I told a lie this week, and I’m still thinking about it.
I was in a training, and the facilitator used the following strategy to pair us up with someone new:
“Think about a typical work week—Monday through Friday. Of those five days, how many days would you estimate that you DON’T cook? Perhaps you order in or get take out. Hold up that many fingers. Then stand up and find someone at another table with the same number of fingers as you.”
I did a quick scan of the room, and everyone around me was holding up either zero or one fingers. A couple of people—looking sheepish—held up two fingers.
Instantly, I felt shamed.
What about eating an orange for dinner? Does that count as not cooking?
What if I stop for a venti latte on the way home and then I’m not hungry for dinner until it’s too late to cook dinner and so I skip it?
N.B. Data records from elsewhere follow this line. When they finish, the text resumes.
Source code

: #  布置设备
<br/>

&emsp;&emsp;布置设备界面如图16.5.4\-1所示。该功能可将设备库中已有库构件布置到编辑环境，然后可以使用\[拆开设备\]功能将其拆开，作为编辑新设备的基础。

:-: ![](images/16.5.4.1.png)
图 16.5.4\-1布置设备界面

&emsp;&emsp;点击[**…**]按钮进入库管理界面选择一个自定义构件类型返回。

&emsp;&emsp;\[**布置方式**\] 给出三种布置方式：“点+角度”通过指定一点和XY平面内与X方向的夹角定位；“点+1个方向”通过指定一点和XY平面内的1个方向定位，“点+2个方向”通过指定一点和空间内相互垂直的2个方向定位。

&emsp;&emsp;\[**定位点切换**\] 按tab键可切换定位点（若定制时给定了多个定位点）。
Does the latte count as take out?
If the take out is healthy food—like a salad—does it still count as take out?
There was no time for these types of clarifying questions.
I held up two fingers—obviously an underestimation of the number of nights in a week that I do not cook.
Even though no one else knew I was fabricating my answer—and even though I realized it did not matter—I felt judged.
Even though I live alone, and so no one else suffers on the nights I opt out of cooking, I felt pressure to pretend cooking is part of my weeknight routine. (What is that??)
There was only one male in the room, and I didn’t notice how he responded, but later I thought about how gender might be playing into my reaction. Would I feel this same way if I were a single man? Would a single man be embarrassed to admit that he doesn’t enjoy (or have time for) cooking, if that were the case?
I may have to simmer a bit on that one.